Gate promotion on evaluation regressions:
```python
from phase_memory import evaluation_trend_regression_gate, load_evaluation_trend_history
history = load_evaluation_trend_history("reports/evaluation-trend-history.json")
gate = evaluation_trend_regression_gate(history)
```
Compare the latest artifact metrics in `evaluation-trend-history.json` against
the previous run id.
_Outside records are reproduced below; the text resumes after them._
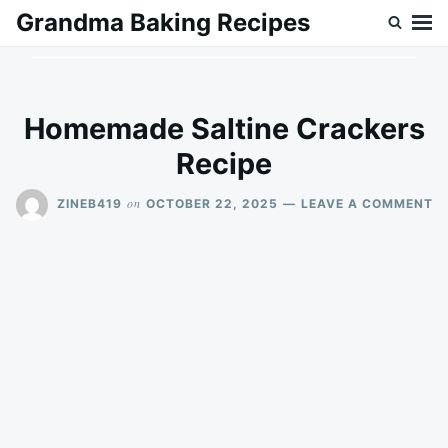
Skip
Search
Grandma Baking Recipes
to
for:
content
Homemade Saltine Crackers
Recipe
O
on
ZINEB419
OCTOBER 22, 2025
LEAVE A COMMENT
H
SA
C
RE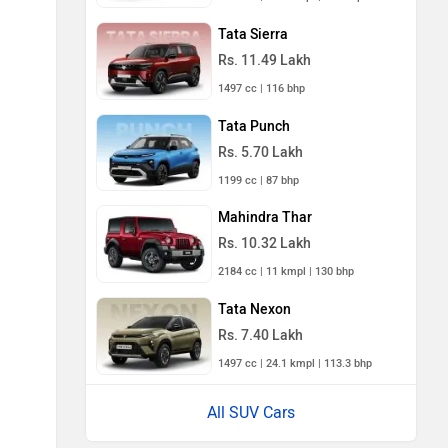
Tata Sierra
Rs. 11.49 Lakh
1497 cc | 116 bhp
Tata Punch
Rs. 5.70 Lakh
1199 cc | 87 bhp
Mahindra Thar
Rs. 10.32 Lakh
2184 cc | 11 kmpl | 130 bhp
Tata Nexon
Rs. 7.40 Lakh
1497 cc | 24.1 kmpl | 113.3 bhp
All SUV Cars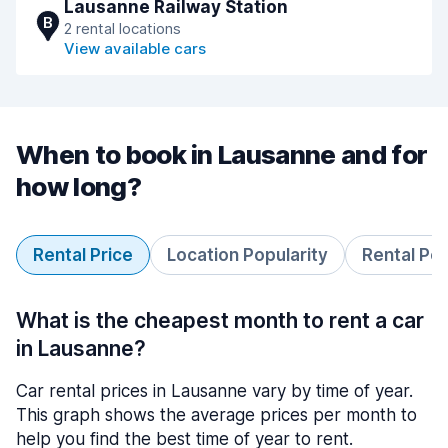
Lausanne Railway Station
B
2 rental locations
View available cars
When to book in Lausanne and for
how long?
Rental Price
Location Popularity
Rental Pe
What is the cheapest month to rent a car
in Lausanne?
Car rental prices in Lausanne vary by time of year.
This graph shows the average prices per month to
help you find the best time of year to rent.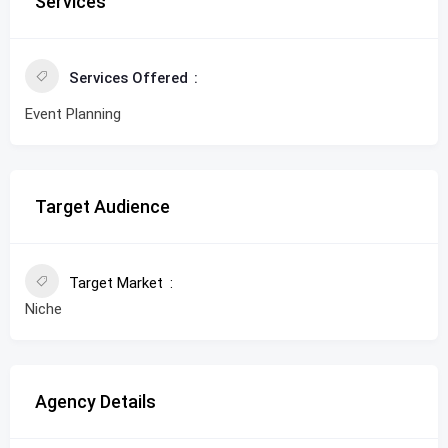
Services
Services Offered
Event Planning
Target Audience
Target Market
Niche
Agency Details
Block promotion when `metric_regressions` or
`threshold_failures` are non-empty.
## Troubleshooting Matrix
| Category | Diagnostic | Operator action |
| --- | --- | --- |
| Credentials | `credential_env_missing` | Set the four credential environment variables in the drill shell; do not write them to files. |
| Readiness | `unsupported_operation` | Run service contract and public API snapshot tests, then update dispatch or release notes. |
| Migrations | `store_migration_unsupported` | Use a file-backed local store or run repair diagnostics before accepting traffic. |
| Audit retention | `audit_retention_apply_unsupported` | Switch to a JSONL or telemetry audit sink with retention support, then rerun the retention drill. |
| Adapter manifest | `adapter_pack_manifest_invalid` | Regenerate and validate the adapter pack manifest before using the pack. |
| Credential routing | `warden_cli_unavailable` | Install warden from ops-warden, then run `warden route find` before exporting PHASE_MEMORY_* variables. |
| Deployment | `managed_deployment_probe_failed` | Run `phase-memory-service --check` and validate managed deployment manifest probes before promotion. |
| Evaluation | `evaluation_metric_regressed` | Compare latest and previous trend artifacts; inspect scenario diagnostics before release. |
| Pilot | `pilot_credentialed_env_missing` | Obtain credentials through ops-warden routing and rerun `write_live_pilot_evidence`. |
## Compatibility Release Discipline
When public exports or service operations change:
1. Update `tests/fixtures/public-api-snapshot.json`.
2. Fill in `docs/release-note-template.md`.
3. Call out changed exports, changed service operations, migration needs, and
operator action.
4. Link the workplan or decision that authorized the change.